My name is Joseph Mangelli, I am a Cyber Security major and a second year. I like to watch movies, play games, wrestle, and hang out with my friends. I took Spanish 101 this semester because I was still in need of my language credits.
Exploring Culture
Some practices and products that helped me understand cultural perspective are, seeing how people went about college in some countries. In countries depending on the culture it was more normal to not live on campus at college and to remain home while at college. A product of latin culture I found interesting is their celebration of the dead. They have a whole holiday dedicated to leaving food and other things at loved ones graves and celebrate colorful skeletons.
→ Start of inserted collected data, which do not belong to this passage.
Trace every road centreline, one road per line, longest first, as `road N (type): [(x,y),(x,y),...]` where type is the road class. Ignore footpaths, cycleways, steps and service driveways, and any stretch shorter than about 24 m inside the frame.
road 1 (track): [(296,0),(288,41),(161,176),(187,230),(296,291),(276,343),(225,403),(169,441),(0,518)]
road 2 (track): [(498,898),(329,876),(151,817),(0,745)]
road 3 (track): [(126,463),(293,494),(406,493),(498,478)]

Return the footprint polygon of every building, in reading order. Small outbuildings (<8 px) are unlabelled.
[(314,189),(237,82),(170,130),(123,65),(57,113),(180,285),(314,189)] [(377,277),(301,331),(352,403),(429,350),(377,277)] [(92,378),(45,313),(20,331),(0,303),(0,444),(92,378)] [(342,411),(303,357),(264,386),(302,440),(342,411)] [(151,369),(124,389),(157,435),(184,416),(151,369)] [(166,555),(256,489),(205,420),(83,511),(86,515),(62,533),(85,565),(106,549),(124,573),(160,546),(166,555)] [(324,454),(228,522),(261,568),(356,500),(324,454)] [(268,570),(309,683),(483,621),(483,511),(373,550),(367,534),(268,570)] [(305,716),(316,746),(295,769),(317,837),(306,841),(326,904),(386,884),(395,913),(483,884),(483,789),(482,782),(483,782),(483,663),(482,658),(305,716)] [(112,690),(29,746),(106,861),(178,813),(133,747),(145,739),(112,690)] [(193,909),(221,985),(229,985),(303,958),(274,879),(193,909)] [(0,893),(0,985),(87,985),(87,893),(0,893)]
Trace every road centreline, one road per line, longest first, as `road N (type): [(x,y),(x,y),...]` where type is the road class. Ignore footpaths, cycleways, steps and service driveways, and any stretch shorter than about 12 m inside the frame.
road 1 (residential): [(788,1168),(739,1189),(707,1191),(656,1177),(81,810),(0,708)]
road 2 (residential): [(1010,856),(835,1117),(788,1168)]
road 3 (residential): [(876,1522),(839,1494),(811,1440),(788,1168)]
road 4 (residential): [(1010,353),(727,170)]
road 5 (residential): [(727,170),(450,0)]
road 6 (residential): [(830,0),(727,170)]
These celebrations of dead challenged my worldview because death is something people don’t want to talk about meanwhile it is celebrated every year despite the dark tone surrounding it. One thing I remember is how in some countries people don’t refer to their grandparents and parents with the respectful conjugations while others did.
Engaging in Communities
The value in engaging in your local community is to help keep the your culture alive in your community and to help educate people who are from other cultures. It’s important for the global community to feel connected to others of your culture even when they are nowhere near you.
Some of my experience participating in my community would be on the first day of school this year when we had a flood on campus, me and my friends brought out a bench press, kayak, boogie boards, and other things to have fun with whoever wanted to show up in the middle of Kaufman main campus.

Interpersonal Communication
One of the audio activities we did was to describe our campus in Spanish and record it as a project. This helped me realize that when speaking you can greatly effect how long the speech or moment will take due to how nervous or non chalant you are. I tested it before hand and the video came out 2:30 seconds and when I actually did it on the campus and submitted it only came to 1:30 because of how fast I was talking to get it over with.
One of the spontaneous activities would be in class discussions, I feel I did much better speaking in class because everything was fresh on my mind. If I went on break and got into a situation where I had to speak Spanish I feel my brain would fart. The speaking tests were not as bad since I knew before hand and was able to prepare a little bit depending on what my belief was going to be in the exam. Same with the calendar assignment that was sprung on us, I was not prepared at all and pushed through it.
Presentational Speaking
I don’t exactly have a presentational speaking thing, but we had two speaking projects that are unable to be linked here. We had one where we had to speak to a fluent Spanish speaker for about a minute.
We only had two speaking projects, neither are compatible files to submit here. But the first was speaking to a native speaker and greeting them for about a minute. The other was describing buildings on campus and where they are relative to other places and things. The first video I had my friend Carlos speak with me and we practiced what I would say and made sure he didn’t respond with anything I wasn’t able to understand. The second video I had spent some time before hand writing myself a script so I could remember the two minutes worth of Spanish, I had my friend record me and rotate around campus as I described different buildings.
Presentational Writing
The main writing assignment I remember that was worrying to me was making a schedule and describing it with at least 75 words. The actual calendar part of the assignment was easy but the paragraphs were not so easy since we hadn’t written anything of that length up to that point. We also made a social media profile in Spanish.
The schedule helped me write full sentences since we hadn’t done that yet and I was uncomfortable with writing in Spanish still. I also was absent the day most of my class did the assignment making me even more underprepared for it when I eventually did it. The social media profile was not that hard because most words were cognates to english and even the ones that weren’t just made sense based on the location of them in the profile.

Interpretive Listening
I would honestly say the biggest interpretive activity we did was just listening in class and learning things the professor was saying based on context and our notes. We also were given videos of people speaking Spanish in different countries in every unit to see the difference in cultures and trends.
The videos that we listened to were all on Contrasena and unable to be downloaded and linked here. Most of the videos had paragraphs at the top of the page saying things they would be going over so I would use context clues to be able to understand some of what they were saying, what I didn’t understand was usually gone over in class the next day.
Interpretive Reading
During the semester when we researched a country we would look something up in Spanish then again in english to see the difference in what we found. Most websites were pretty hard to read in Spanish due to non professional writing.
Then, write a short reflection paragraph that includes the activities you described above. What was unclear or challenging for you? How did you overcome this difficulty? What did you find most interesting or compelling? What was your takeaway from the reading? How have you grown with each assignment?/ I would often not be able to understand the websites I found in Spanish. The way I got past this was looking for key words that I did understand instead of trying to understand the whole page. The most interesting thing I found while looking at the websites was that people actually use Whats App as like the main social media in a lot of Latin countries.